Starting with the line that contains "# scienceverse 0.0.0.9009 (2020-06-25)" and continuing through the end of the material, set out those lines as a numbered list, leaving out the blank ones.

##############################

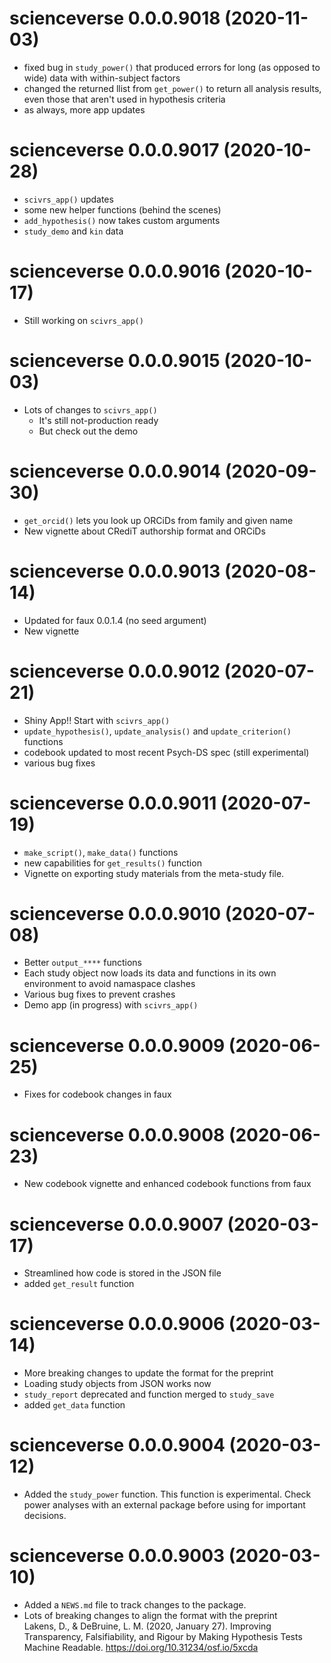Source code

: # scienceverse 0.0.0.9018 (2020-11-03)

* fixed bug in `study_power()` that produced errors for long (as opposed to wide) data with within-subject factors
* changed the returned llist from `get_power()` to return all analysis results, even those that aren't used in hypothesis criteria
* as always, more app updates

# scienceverse 0.0.0.9017 (2020-10-28)

* `scivrs_app()` updates
* some new helper functions (behind the scenes)
* `add_hypothesis()` now takes custom arguments
* `study_demo` and `kin` data 

# scienceverse 0.0.0.9016 (2020-10-17)

* Still working on `scivrs_app()`

# scienceverse 0.0.0.9015 (2020-10-03)

* Lots of changes to `scivrs_app()` 
    - It's still not-production ready
    - But check out the demo

# scienceverse 0.0.0.9014 (2020-09-30)

* `get_orcid()` lets you look up ORCiDs from family and given name
* New vignette about CRediT authorship format and ORCiDs

# scienceverse 0.0.0.9013 (2020-08-14)

* Updated for faux 0.0.1.4 (no seed argument)
* New vignette

# scienceverse 0.0.0.9012 (2020-07-21)

* Shiny App!! Start with `scivrs_app()`
* `update_hypothesis()`, `update_analysis()` and `update_criterion()` functions
* codebook updated to most recent Psych-DS spec (still experimental)
* various bug fixes

# scienceverse 0.0.0.9011 (2020-07-19)

* `make_script()`, `make_data()` functions
* new capabilities for `get_results()` function
* Vignette on exporting study materials from the meta-study file.

# scienceverse 0.0.0.9010 (2020-07-08)

* Better `output_****` functions
* Each study object now loads its data and functions in its own environment to avoid namaspace clashes
* Various bug fixes to prevent crashes
* Demo app (in progress) with `scivrs_app()`

# scienceverse 0.0.0.9009 (2020-06-25)

* Fixes for codebook changes in faux

# scienceverse 0.0.0.9008 (2020-06-23)

* New codebook vignette and enhanced codebook functions from faux

# scienceverse 0.0.0.9007 (2020-03-17)

* Streamlined how code is stored in the JSON file
* added `get_result` function

# scienceverse 0.0.0.9006 (2020-03-14)

* More breaking changes to update the format for the preprint
* Loading study objects from JSON works now
* `study_report` deprecated and function merged to `study_save`
* added `get_data` function

# scienceverse 0.0.0.9004 (2020-03-12)

* Added the `study_power` function. This function is experimental. Check power analyses with an external package before using for important decisions. 

# scienceverse 0.0.0.9003 (2020-03-10)

* Added a `NEWS.md` file to track changes to the package.
* Lots of breaking changes to align the format with the preprint  
    Lakens, D., & DeBruine, L. M. (2020, January 27). Improving Transparency, Falsifiability, and Rigour by Making Hypothesis Tests Machine Readable. <https://doi.org/10.31234/osf.io/5xcda>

##############################

● **Solution to the problem**:
1. # scienceverse 0.0.0.9009 (2020-06-25)
2. * Fixes for codebook changes in faux
3. # scienceverse 0.0.0.9008 (2020-06-23)
4. * New codebook vignette and enhanced codebook functions from faux
5. # scienceverse 0.0.0.9007 (2020-03-17)
6. * Streamlined how code is stored in the JSON file
7. * added `get_result` function
8. # scienceverse 0.0.0.9006 (2020-03-14)
9. * More breaking changes to update the format for the preprint
10. * Loading study objects from JSON works now
11. * `study_report` deprecated and function merged to `study_save`
12. * added `get_data` function
13. # scienceverse 0.0.0.9004 (2020-03-12)
14. * Added the `study_power` function. This function is experimental. Check power analyses with an external package before using for important decisions. 
15. # scienceverse 0.0.0.9003 (2020-03-10)
16. * Added a `NEWS.md` file to track changes to the package.
17. * Lots of breaking changes to align the format with the preprint  
18.     Lakens, D., & DeBruine, L. M. (2020, January 27). Improving Transparency, Falsifiability, and Rigour by Making Hypothesis Tests Machine Readable. <https://doi.org/10.31234/osf.io/5xcda>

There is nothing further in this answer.